OK, then. So not to worry, man. Check it – whatever redress we get from the suits at the studio, that’s strictly between our badass attorneys and theirs – we wouldn’t even think for a Hollywood minute of getting Owen mixed up in all that bullshit… After all, Donald even liked “The Big Bounce”. Really!
But, hey, Luke, man – there is one petite solid you could do for us at this time – do you think you could persuade your bro to do the right thing and come on down to our Concert at Irvine and apologize to our fans for this travesty? I mean, he wouldn’t have to grovel or eat shit or get down on his hands and knees and ask forgiveness – we don’t want him to do anything he’s not comfortable with – but he would have to cop to the fact that what he and his Hollywood gangster pals did was wrong and that he wishes he had never agreed to get involved with this turkey in the first place. He just tells the audience and the band and the crew that he made a bad mistake and that he’s sorry – is that so fucking hard? What the hell, you’re his big brother. If you lean on him a little bit, I’m sure he’ll do the right thing.

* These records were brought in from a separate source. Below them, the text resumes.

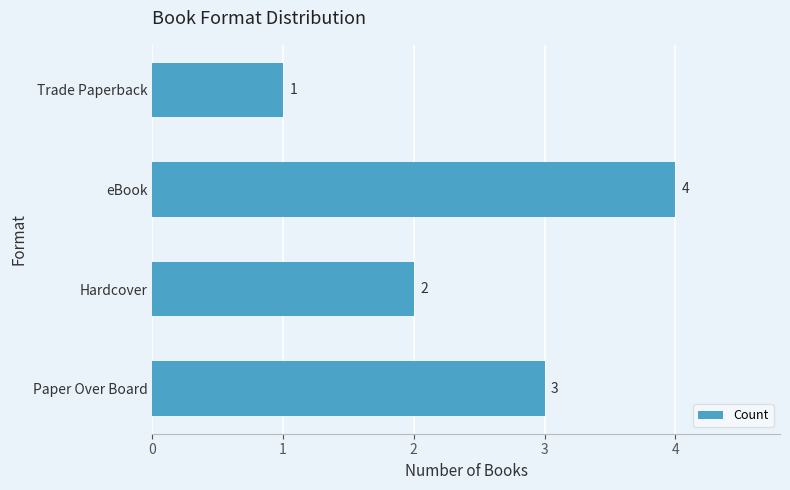

True or false: the data shows 4 at eBook.

True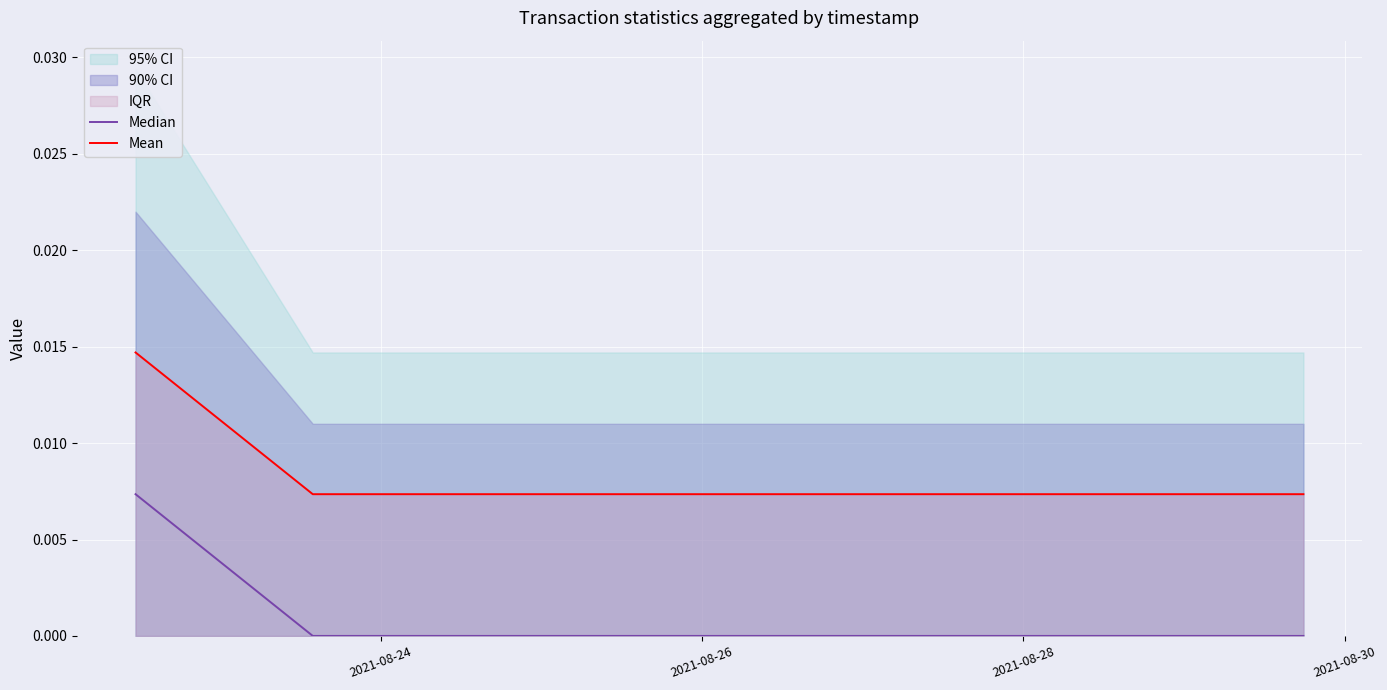

How many Median values are between 0 and 1?

3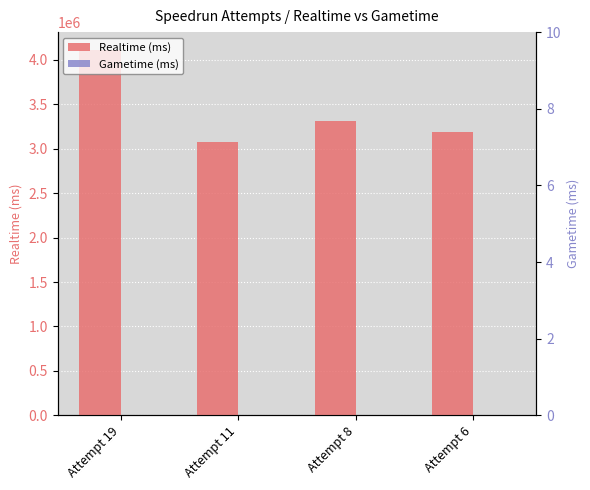

Reading left to right, list all the values displayed in this chart.

Realtime (ms): Attempt 19=4107902	Attempt 11=3072772	Attempt 8=3314778	Attempt 6=3186911
Gametime (ms): Attempt 19=0	Attempt 11=0	Attempt 8=0	Attempt 6=0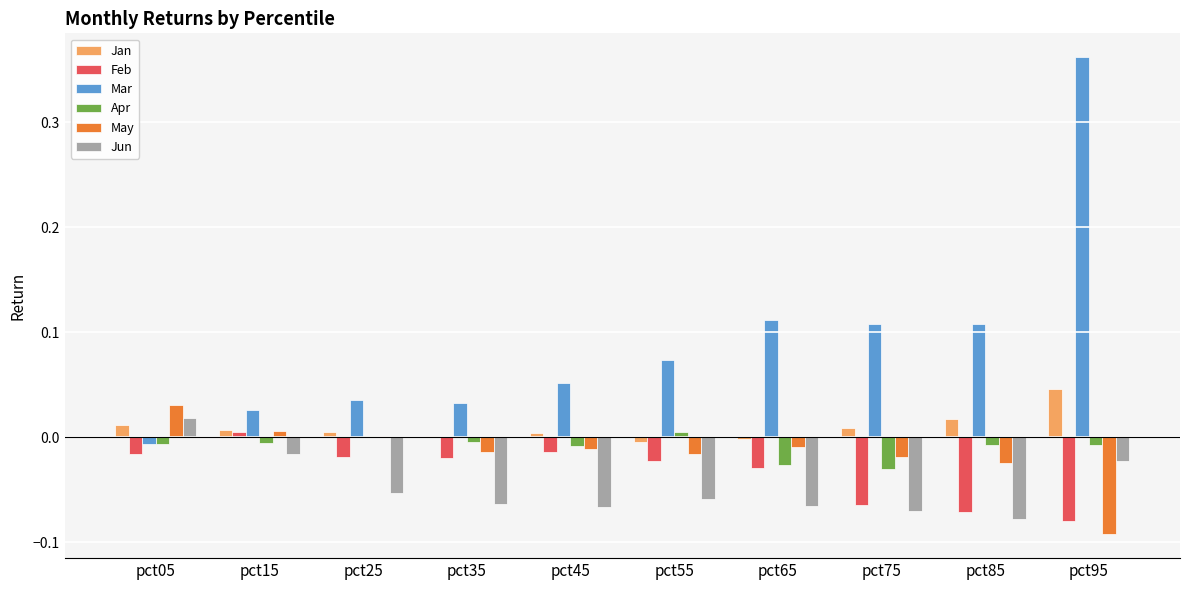

Which category has the highest value across all series?

pct95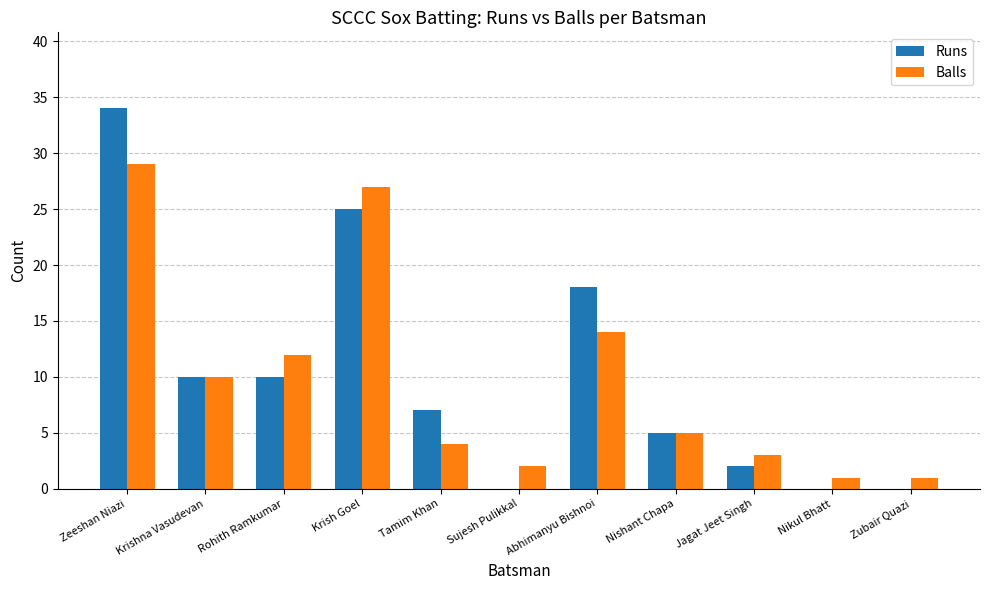

True or false: Runs has a value of 10 at Krishna Vasudevan.

True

You don’t owe him anything, after the way he and Gwynnie Paltrow double-timed you in “The Royal Tenenbaums”. So you just tell him – he’ll come down to Irvine, apologize on stage, then we’ll load him up with cool Steely merch and he can party with us and the band. Otherwise, if this business goes unresolved, there are some pretty heavy people who are upset about this whole thing and we can’t guarantee what kind of heat little Owen may be bringing down on himself. When negative energy like this attaches itself to someone because they allow themselves to get involved in stuff that is not spiritually aligned for them on all levels, there can sometimes be some very harsh trips that go down. Your bro may be creating an extremely retrograde reality matrix for himself with his whole sellout moviestar game and there may be some righteous dues to pay, amen.
For example, there’s this guy who works for us sometimes, he’s not necessarily the kind of folks you want to know or hang with, but, if you happen to get in a barfight or some kind of hassle in a foreign country, he’s your best fucking friend in the world. You guys must go to the movies a lot – you know what a Navy Seal is, right? Well, this dude’s like that, only he’s Russian. This particular guy – of course, he’s a big fan of ours, but he may not have even heard of “Bottle Rocket” – hardly anybody has – I mean, one time we saw this guy, WITH HIS BARE HANDS, do something so unspeakable that – but, hey man, let’s not even let it get that way, you know? Let’s just help Owen C. do what’s right, let’s play past this particular screwup, and then he can get back to his life and his family and his beautiful moviestar-style pad or whatever, none the worse for wear, and with some groovy new tee’s and hoodies and maybe a keyring or a coffee mug in the process. Alright? Well, alright!
Regards & etc. Don and Walt
P.S. Tell Owen to bring his bongos if he wants to sit in —
P.P.S. We’re now seeing that according to Wikipedia, Owen is older than you are. But you seem a lot more mature somehow… don’t you?”